Thursday, September 11, 2008

3 Dead in Penis and Race Brawl

This is one of those ridiculous South African stories that saps my enthusiasm and decreases my hope for our so called "rainbow nation".

News24 reports that three men were killed (age 33, 40 and 57) and two critically injured in a brawl that begun after an argument about penis size between a group of white and Indian men in a Durban pub.

The incident alledgedly began in the pub's toilet after a man of Indian descent made a comment about the size of a white man's penis. The white man was using a urinal at the time of the comment.

The white man then returned to his friends and informed them about the comment. Insults were traded between the group of white and Indian men.

Five Indian men then left the pub and returned with firearms and opened fire on the group of white men.

Police said that the shooting was carried out with "precision style". Five men (two of whom are police officers) have been arrested as suspects in the shooting.

My f*cking head hurts just thinking about this incident.

Where is our ubuntu (African humanism)? Are we so damn cheap and uncivilized that lives can be lost because of the size of a racialized penis?

Was there not a point when any one of the men involved realized that the argument was bullsh*t and just dumb?

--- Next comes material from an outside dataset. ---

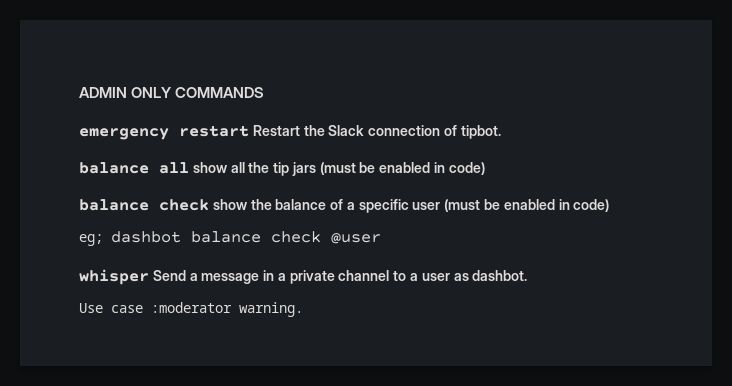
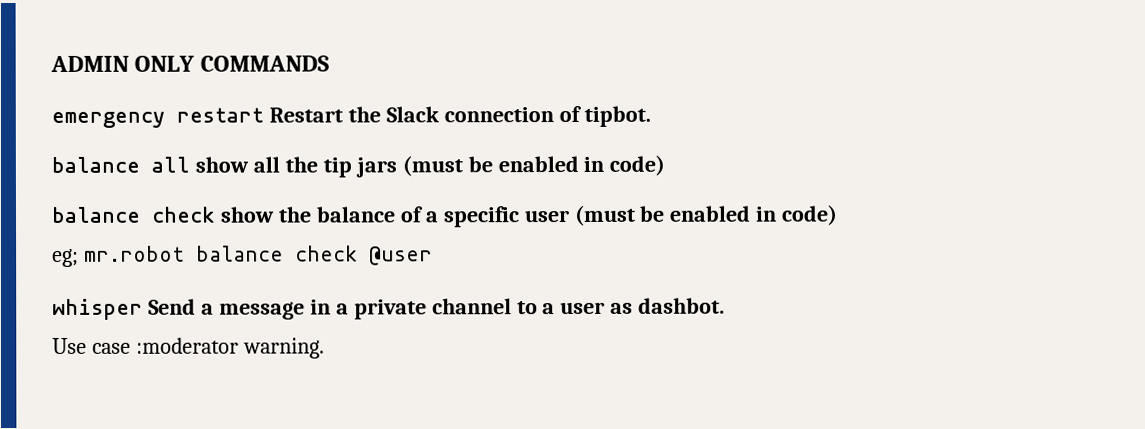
[111,231,181,243] dashbot -> [83,245,185,262] mr.robot

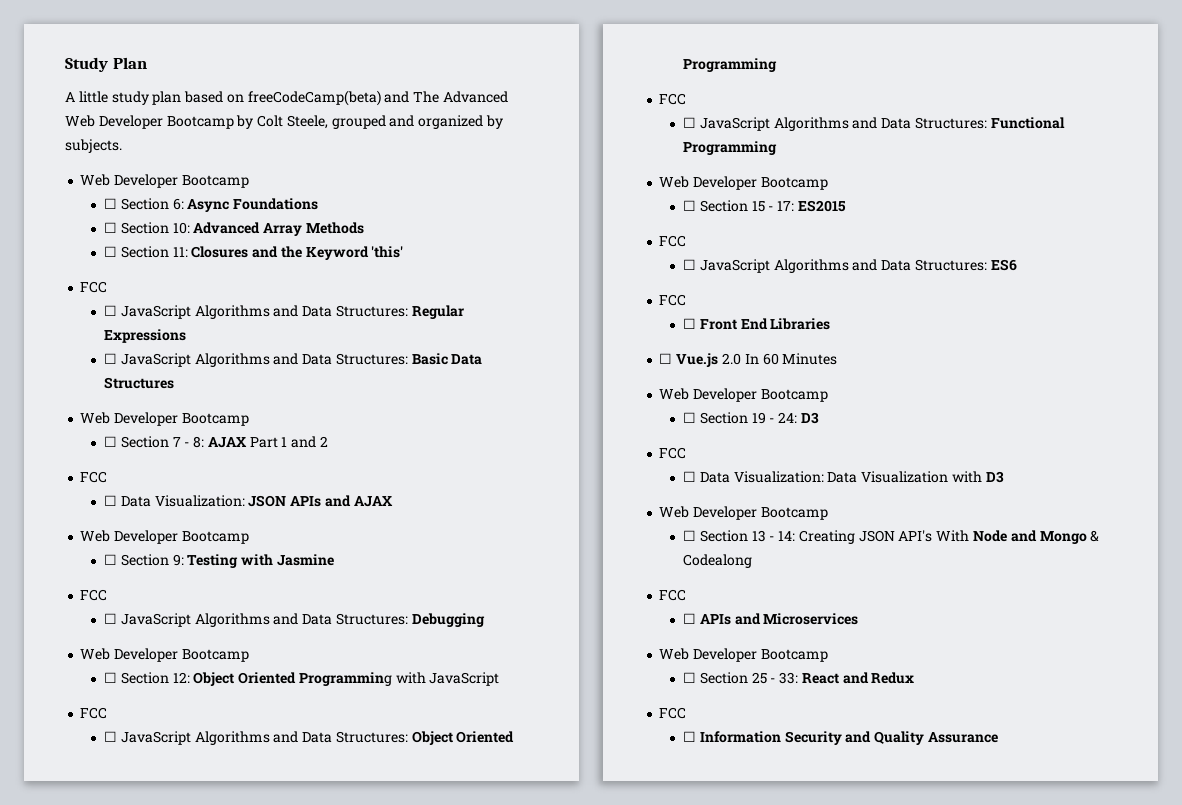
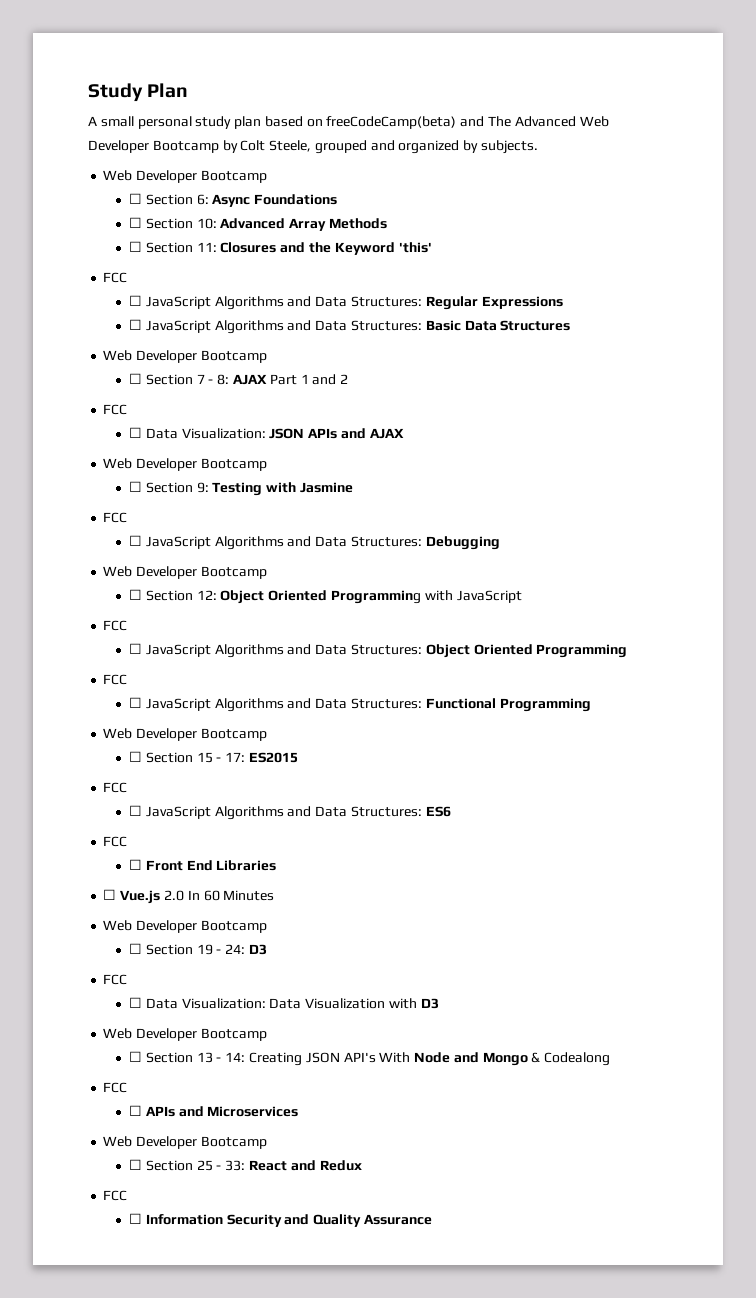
[78,91,108,103] little -> [100,116,192,129] small personal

I'm running out of patience.

At times I feel it is useless to even try to understand. We were supposed to be so much more than the violent cesspool that is post-apartheid South Africa.

And yet we are not.

Onward!

***Update(September 13)***
Five accused get bail. Two of the men are brothers and police officers. They used their service weapons in the shooting. The accused claim that they were racially harassed and physically assaulted by the white victims before the shooting.

6 comments:

Dione said...

That will make you think twice about using a public restroom, lol.


Please use safety and caution. Guard the family jewels!


Have a nice day

Dione

Ridwan said...

You are too funny Dione :)

I guess it is best to just mind your own business and not start stuff that does not need starting.

You be well now.

Peace,
Ridwan

Anonymous said...

Maybe you could have blogged about something else!!! Who needs this kind of infotainment that benefits no one? We can get this from our televisions.

Ridwan said...

Anonymous you think 3 people dead and two critically injured in a race-tinged incident is
"infotainment"?

Wow, I wonder what you consider important and newsworthy?

It always amazes me how stupid comments like yours are always anonymous.

By the way, this story was not carried by SABC.

Ridwan

Rent Party said...

The story itself is odd and telling and the update makes it curiouser and curiouser.

On SA: I suppose one should have foreseen that after overthrowing a regime bent on destroying all sanity people wouldn't just recover. Still.

On getting caught up and reacting because you're at your wit's end: I've done it. This is not meant as a justification or an excuse, I'm just saying it because I've had that reaction emotionally to something in the last 24 hours and I am still recovering.

Ridwan said...

Thanks for your comment Rent Party. I know that you are a fan of Judith Herman (I am too).

Herman would agree with you that the trauma of apartheid cannot just be brushed aside by notions of healing, forgiveness, reconciliation (no matter how earnest and well meaning).

South Africans are damaged psychologically (many will be angered by this assertion).

The question of how much reconciliation we need to get beyond apartheid mania is one that stands.

I am not sure that it is possible inside the state the ANC inherited (essentially a settler arranged state).

That said, I absolutely agree that it is not wise to lose sight of what one is fighting. It is easier said than done.

We are human. And not all moments are covered by the big picture stuff. At times the package falls apart and we come undone ("wit's end").

And even as we may not want to get there again it is very likely.

But there is the 'redemption' of recognizing and avoiding more 'damage'.

I guess this is what Herman expects when she speaks of "confronting" ... it is the engagement that is powerful.

I wish you strength in your recovery. I expect as the minutes tick past the face of the incident you may find even more reason to feel stronger.

Be well my friend (and not too hard on your good self).